The recovery in inventories, in turn, is slowing inflation. Inventory improvement has been sharp in the core goods categories—including new cars, used cars and household appliances—that had acute shortages and large price run-ups in recent years.

These supply-constrained categories are still adding to inflation today, but the trend is in the right direction. They accounted for 60 basis points of U.S. core inflation in September as measured by the personal consumption expenditures (PCE) index, according to an updated GS Research inflation model. By the end of 2023, they will be deflationary, subtracting 45 basis points from core PCE, the model shows. 

With supply chain improvements helping slow inflation, what might have the opposite effect? Companies are reassessing supply chain strategies in light of their experiences during the pandemic, and some are ready to overstock inventory, diversify supply chains, and move production back to the U.S. (“reshoring”).

Reshoring poses the biggest risk of boosting prices, though any impact so far has been limited. Imports of foreign intermediate and final-manufactured goods have continued to grow faster than domestic manufacturing output. This is “the clearest evidence that there has not yet been meaningful aggregate reshoring—or at least that any reshoring has been outweighed by increases in offshoring,” the report states.
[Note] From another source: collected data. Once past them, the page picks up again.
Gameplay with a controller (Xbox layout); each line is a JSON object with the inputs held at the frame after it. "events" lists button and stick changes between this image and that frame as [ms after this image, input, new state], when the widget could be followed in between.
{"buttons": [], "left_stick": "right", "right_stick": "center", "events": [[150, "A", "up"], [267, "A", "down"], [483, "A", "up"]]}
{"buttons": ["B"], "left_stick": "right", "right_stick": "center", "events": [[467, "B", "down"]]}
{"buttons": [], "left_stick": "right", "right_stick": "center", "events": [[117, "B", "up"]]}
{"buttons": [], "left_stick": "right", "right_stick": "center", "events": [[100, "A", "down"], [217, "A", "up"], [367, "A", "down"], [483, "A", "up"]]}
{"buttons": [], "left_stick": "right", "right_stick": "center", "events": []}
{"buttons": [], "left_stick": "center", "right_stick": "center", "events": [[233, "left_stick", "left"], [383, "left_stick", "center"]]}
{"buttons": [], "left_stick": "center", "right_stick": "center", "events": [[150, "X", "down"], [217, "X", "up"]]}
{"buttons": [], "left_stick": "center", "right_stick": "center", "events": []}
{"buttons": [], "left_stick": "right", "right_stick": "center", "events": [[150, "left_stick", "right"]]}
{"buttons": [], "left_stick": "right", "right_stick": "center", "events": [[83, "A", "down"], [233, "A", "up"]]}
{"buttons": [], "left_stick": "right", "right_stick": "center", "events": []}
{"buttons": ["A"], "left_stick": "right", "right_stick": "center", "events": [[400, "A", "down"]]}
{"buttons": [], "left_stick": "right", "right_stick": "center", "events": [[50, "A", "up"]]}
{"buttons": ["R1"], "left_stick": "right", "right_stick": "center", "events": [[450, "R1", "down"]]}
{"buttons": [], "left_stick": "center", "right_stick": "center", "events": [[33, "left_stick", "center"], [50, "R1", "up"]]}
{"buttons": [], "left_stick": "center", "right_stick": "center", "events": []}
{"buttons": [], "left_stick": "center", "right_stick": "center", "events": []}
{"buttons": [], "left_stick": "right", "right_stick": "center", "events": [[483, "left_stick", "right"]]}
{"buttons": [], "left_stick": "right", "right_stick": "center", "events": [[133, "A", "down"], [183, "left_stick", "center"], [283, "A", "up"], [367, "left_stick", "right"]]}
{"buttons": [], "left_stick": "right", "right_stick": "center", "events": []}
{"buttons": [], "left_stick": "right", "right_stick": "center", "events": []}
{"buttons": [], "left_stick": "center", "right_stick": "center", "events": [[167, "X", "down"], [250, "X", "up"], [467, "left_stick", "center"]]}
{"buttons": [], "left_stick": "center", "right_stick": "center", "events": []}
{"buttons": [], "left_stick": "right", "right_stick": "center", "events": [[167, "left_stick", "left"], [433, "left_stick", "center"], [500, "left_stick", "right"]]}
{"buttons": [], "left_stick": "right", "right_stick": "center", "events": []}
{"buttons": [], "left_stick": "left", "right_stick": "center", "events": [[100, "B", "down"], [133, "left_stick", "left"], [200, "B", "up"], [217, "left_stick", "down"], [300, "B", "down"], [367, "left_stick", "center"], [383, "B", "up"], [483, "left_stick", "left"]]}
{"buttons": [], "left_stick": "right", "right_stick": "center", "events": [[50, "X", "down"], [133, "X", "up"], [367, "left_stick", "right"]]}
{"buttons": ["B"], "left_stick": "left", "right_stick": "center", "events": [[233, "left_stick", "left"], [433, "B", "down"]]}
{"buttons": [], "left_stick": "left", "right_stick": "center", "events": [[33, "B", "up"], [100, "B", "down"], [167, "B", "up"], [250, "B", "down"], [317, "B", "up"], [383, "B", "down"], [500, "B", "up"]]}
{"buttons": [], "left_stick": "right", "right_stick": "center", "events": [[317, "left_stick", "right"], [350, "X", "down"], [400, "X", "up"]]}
The construction of new domestic manufacturing facilities remains below pre-pandemic levels. While there has been an increase in manufacturing facilities in the planning phase, the magnitude of the uptick in planned factories so far falls short of anything that would indicate a turning of the tide in this direction.

One industry to watch is semiconductors, where reshoring would appear to be well underway. Construction of computer-related manufacturing facilities is now almost triple the pre-pandemic pace. Employment in U.S. semiconductor facilities has increased 5% over the past year. “The recently passed CHIPS Act and new export controls should further encourage domestic semiconductor investment.”

Sourcing semiconductors in the U.S. raises costs, but the inflationary effect would be muted. GS analysts estimate that production of advanced semiconductors is 44% more expensive in the U.S. than it is in Taiwan (excluding incentives). “The aggregate price level impact of higher production costs from producing semiconductors domestically instead of importing them would likely be extremely limited,” says the report. This is because semiconductors represent just 0.3% of the final value of consumer prices.

There are two additional channels through which supply chain onshoring might have inflationary repercussions. First, if domestic chip production was unable to ramp up quickly enough to offset declines in imports, this could weigh on domestic production of goods and temporarily boost prices.

Additionally, an escalation of trade tensions that leads to broader reductions in imports, not just semiconductors, could have a more significant inflationary effect.